“Never, never, never, never give up.”
~Winston Churchill
Last night I was on a run with my 26 year old daughter, Lisa. We set our sights on a 4 mile route, a distance that was definitely a stretch for me, (not so much for her.) Midway through our run, I was slowing down, huffing and puffing. I wondered how I would find the motivation to keep going and finish the run.
Thinking about finishing, reminded me of a recent blog post I saw on Harvard Business Review: How to Become a Great Finisher. What could I draw from the research on “finishing” and motivation that would help me finish strong?
The author of the post, Heidi Grant Halvorson, is a motivational psychologist. She shares the research describing how people pursuing goals were affected by focusing on either how far they had already come (to-date thinking) or what was left to be accomplished (to-go thinking). People routinely use both kinds of thinking to motivate themselves. For example, a marathon runner may choose to think about the miles already traveled or the ones that lie ahead. (I could relate to that example.) A dieter who wants to lose 30 pounds may try to fight temptation by reminding themselves of the 20 pounds already lost, or the 10 left to go.
So what was the affect of each different type of thinking? Is it better to focus on the 2.5 miles I’ve already run or the 1.5 miles I have left to go?
What the researchers found was that “too much to-date thinking, focusing on what you've accomplished so far, will actually undermine your motivation to finish rather than sustain it..... Often a premature sense of accomplishment takes over and we begin to slack off.”
“If, instead, we focus on how far we have left to go (to-go thinking), motivation is not only sustained, it’s heightened. Fundamentally, this has to do with the way our brains are wired. To-go thinking helps us tune in to the presence of a discrepancy between where we are now and where we want to be. When the human brain detects a discrepancy, it reacts by throwing resources at it: attention, effort, deeper processing of information, and willpower.”
Ok then.

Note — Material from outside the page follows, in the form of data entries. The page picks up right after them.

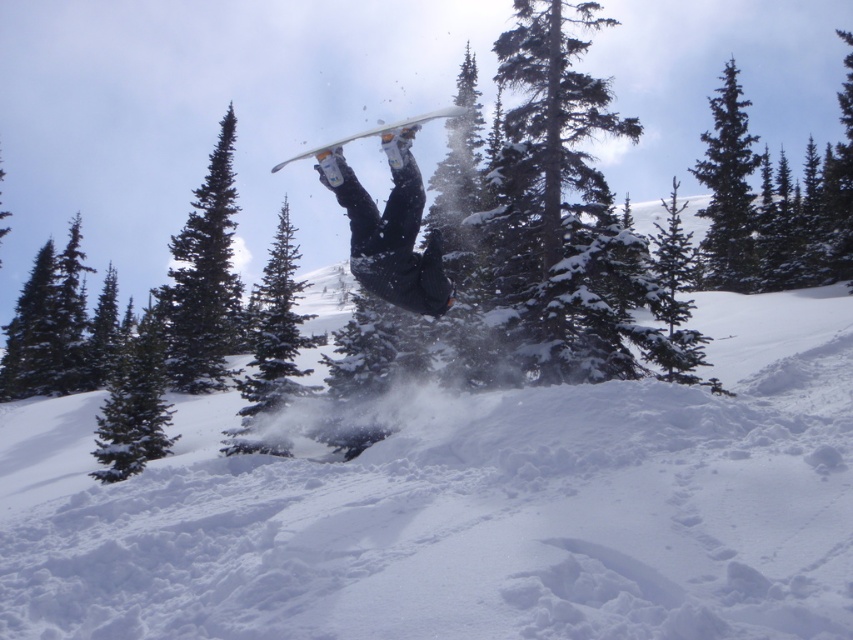
Does green matte tree at upper left appear under green matte tree at upper right?

Yes, green matte tree at upper left is below green matte tree at upper right.

Who is taller, green matte tree at upper left or green matte tree at upper right?

Standing taller between the two is green matte tree at upper right.

The image size is (853, 640). I want to click on green matte tree at upper left, so click(204, 278).

Who is shorter, white fluffy snow at center or matte black snowboard at center?

white fluffy snow at center is shorter.

Where is `white fluffy snow at center`? The image size is (853, 640). white fluffy snow at center is located at coordinates (469, 509).

Does white fluffy snow at center appear under snow-covered evergreen tree at center?

Indeed, white fluffy snow at center is positioned under snow-covered evergreen tree at center.

Which is below, white fluffy snow at center or snow-covered evergreen tree at center?

white fluffy snow at center is lower down.

Measure the distance between white fluffy snow at center and camera.

They are 15.72 feet apart.

Where is `white fluffy snow at center`? This screenshot has width=853, height=640. white fluffy snow at center is located at coordinates 469,509.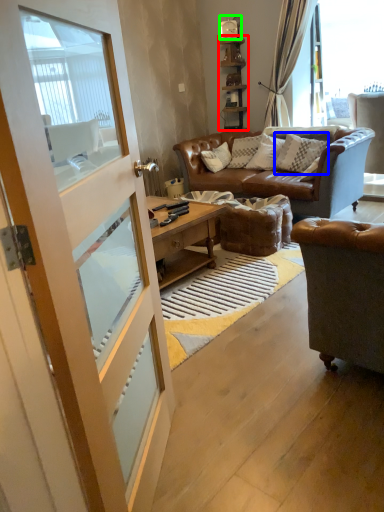
Question: Which object is the closest to the shelf (highlighted by a red box)? Choose among these: pillow (highlighted by a blue box) or clock (highlighted by a green box).

Choices:
 (A) pillow
 (B) clock

Answer: (B)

I focused on 1.5 more miles to go. And I finished strong.
As you can imagine, this simple strategy, focusing on “to-go thinking” rather than “to-date” thinking, is applicable in all sorts of business and personal situations. Audit engagements, legal cases, goal completion are just a few that come to mind.
What do you think? How do you motivate yourself to “finish strong”? How do you motivate your team to finish strong? Do you focus on “to-go” thinking or “to-date” thinking?